Os criminosos desvios de recursos verificados nestes projetos devem ser rigorosamente punidos. Porém, os projetos nacionais de engenharia e tecnologia do conjunto da tríade não podem ser achatados e transformados em terra arrasada. Isto é um crime maior que o primeiro que lhe deu origem.

Ao observar no mapa abaixo como espacialmente a indústria naval foi se espalhando pelo litoral brasileiro, se tem uma breve noção do porte do atual desastre, decorrentes das medidas que estão se sucedendo nos três e interligados setores.

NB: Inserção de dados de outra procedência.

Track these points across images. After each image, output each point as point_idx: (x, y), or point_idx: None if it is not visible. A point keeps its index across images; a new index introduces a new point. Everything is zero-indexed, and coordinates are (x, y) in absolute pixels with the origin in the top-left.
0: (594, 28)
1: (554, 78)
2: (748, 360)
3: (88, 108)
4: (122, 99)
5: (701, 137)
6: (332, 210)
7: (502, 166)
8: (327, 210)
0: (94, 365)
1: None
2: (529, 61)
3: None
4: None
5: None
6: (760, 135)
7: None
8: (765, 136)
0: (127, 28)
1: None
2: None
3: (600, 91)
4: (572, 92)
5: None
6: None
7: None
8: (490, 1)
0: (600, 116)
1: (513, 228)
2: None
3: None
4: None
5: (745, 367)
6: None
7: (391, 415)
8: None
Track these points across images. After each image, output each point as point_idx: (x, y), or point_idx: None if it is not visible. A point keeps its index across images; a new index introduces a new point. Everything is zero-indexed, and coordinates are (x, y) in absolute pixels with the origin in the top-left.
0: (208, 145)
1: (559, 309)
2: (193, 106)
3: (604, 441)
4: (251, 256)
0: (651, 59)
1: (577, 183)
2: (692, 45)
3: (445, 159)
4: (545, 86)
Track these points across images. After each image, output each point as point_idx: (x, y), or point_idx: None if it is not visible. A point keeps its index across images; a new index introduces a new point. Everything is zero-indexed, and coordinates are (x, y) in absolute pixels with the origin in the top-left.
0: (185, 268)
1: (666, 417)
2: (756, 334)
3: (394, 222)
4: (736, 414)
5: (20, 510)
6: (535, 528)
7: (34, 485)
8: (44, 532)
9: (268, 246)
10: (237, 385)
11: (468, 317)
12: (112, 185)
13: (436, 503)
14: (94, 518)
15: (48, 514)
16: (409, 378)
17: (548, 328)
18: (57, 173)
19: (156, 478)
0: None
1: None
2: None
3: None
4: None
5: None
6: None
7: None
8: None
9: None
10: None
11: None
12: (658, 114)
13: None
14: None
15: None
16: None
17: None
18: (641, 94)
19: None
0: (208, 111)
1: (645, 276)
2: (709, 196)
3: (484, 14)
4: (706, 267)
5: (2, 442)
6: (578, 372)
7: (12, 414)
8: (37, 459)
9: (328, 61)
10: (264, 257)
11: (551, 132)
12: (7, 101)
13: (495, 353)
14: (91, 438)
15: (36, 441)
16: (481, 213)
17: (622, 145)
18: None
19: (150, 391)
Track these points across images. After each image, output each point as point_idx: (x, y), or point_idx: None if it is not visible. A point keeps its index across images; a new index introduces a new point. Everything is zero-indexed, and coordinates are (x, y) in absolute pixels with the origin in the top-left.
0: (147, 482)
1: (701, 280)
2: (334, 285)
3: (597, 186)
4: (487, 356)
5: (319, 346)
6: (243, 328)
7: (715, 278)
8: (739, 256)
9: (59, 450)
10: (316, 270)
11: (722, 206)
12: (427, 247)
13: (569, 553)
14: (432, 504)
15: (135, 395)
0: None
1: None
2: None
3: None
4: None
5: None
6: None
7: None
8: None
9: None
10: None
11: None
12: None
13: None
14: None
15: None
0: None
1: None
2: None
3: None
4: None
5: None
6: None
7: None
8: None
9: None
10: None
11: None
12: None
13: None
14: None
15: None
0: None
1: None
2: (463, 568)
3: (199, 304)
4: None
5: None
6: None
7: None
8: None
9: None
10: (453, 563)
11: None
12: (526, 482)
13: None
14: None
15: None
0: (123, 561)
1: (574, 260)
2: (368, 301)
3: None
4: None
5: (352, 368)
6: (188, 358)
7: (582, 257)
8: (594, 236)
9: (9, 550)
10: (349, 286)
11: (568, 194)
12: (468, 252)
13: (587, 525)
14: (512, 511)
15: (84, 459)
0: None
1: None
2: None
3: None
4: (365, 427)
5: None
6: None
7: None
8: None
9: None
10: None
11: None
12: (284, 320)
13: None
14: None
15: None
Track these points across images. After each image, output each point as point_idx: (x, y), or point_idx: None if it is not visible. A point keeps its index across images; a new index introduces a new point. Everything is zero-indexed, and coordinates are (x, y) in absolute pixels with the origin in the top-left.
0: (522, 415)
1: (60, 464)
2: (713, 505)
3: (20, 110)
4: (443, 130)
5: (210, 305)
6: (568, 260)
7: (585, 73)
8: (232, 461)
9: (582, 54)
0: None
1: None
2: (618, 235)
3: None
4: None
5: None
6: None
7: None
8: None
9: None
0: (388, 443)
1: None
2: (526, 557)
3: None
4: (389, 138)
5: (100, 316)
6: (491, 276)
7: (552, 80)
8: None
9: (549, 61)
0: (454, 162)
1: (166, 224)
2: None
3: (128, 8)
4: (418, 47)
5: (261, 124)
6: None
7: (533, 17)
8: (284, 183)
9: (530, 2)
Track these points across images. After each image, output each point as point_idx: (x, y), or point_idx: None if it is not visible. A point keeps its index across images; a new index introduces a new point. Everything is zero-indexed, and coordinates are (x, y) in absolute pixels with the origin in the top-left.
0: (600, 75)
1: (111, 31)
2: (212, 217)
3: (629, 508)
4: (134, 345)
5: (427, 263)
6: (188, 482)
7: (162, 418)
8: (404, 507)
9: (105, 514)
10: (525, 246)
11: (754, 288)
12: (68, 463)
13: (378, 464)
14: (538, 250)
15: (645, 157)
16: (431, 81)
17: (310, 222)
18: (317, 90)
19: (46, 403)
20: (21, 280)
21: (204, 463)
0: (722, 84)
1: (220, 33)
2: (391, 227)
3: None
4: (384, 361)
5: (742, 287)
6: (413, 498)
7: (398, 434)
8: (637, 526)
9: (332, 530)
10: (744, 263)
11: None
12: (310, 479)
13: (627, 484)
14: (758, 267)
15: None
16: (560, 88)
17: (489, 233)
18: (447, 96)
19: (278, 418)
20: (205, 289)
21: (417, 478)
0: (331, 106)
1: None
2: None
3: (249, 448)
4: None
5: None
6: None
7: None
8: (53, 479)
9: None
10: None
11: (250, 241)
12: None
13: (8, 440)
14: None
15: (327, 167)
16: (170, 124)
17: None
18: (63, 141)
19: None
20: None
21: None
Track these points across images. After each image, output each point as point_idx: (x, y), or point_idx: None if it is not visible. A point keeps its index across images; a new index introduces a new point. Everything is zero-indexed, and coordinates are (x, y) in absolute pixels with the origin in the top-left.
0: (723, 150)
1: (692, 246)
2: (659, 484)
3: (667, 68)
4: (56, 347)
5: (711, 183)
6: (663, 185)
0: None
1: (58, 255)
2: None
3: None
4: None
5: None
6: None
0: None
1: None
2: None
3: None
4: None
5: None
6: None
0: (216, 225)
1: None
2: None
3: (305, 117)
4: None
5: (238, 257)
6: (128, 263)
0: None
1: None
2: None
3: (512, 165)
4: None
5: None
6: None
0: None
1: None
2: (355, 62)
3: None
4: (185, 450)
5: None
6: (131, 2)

A partir deste desmonte, também como cadeia – só que destrutiva e não produtiva -, se destituiu uma presidenta que sonhou e ousou tentar impedir novos esquemas e assim corrigir os desvios.

Porém, como a emenda e o soneto fazem parte de um único e uníssono coro, agora se enterra de vez o objetivo de fazer o Brasil competir nesta complexa cadeia de valor global.

Em todo o mundo (especialmente os mais capitalistas) a indústria naval é fortemente apoiada e sustentada por políticas e regulação pública, não apenas através de demandas em embarcações para as suas marinhas e seu comércio internacional, mas de forte financiamento e proteção.

Desde 2013/2014 eu insistia no debate de que em meio aos erros e às confusões, se travava um debate e uma disputa entre dois projetos e visões: de um lado o social nacional desenvolvimentismo e de outro, a neo-dependência liberal de mercado. O golpe tirou o poder de um lado e entregou ao outro, sem votos.

Enfim, em nosso Brasil, restou ao povo o desemprego, enquanto a nação retorna ao retrocesso neoliberal da dependência consentida e subordinada de outrora. Haverá resistências!

* Engenheiro, professor do Instituto Federal Fluminense e pesquisador do Programa de Políticas Públicas e Formação Humana da Universidade Estadual do Rio de Janeiro (UERJ).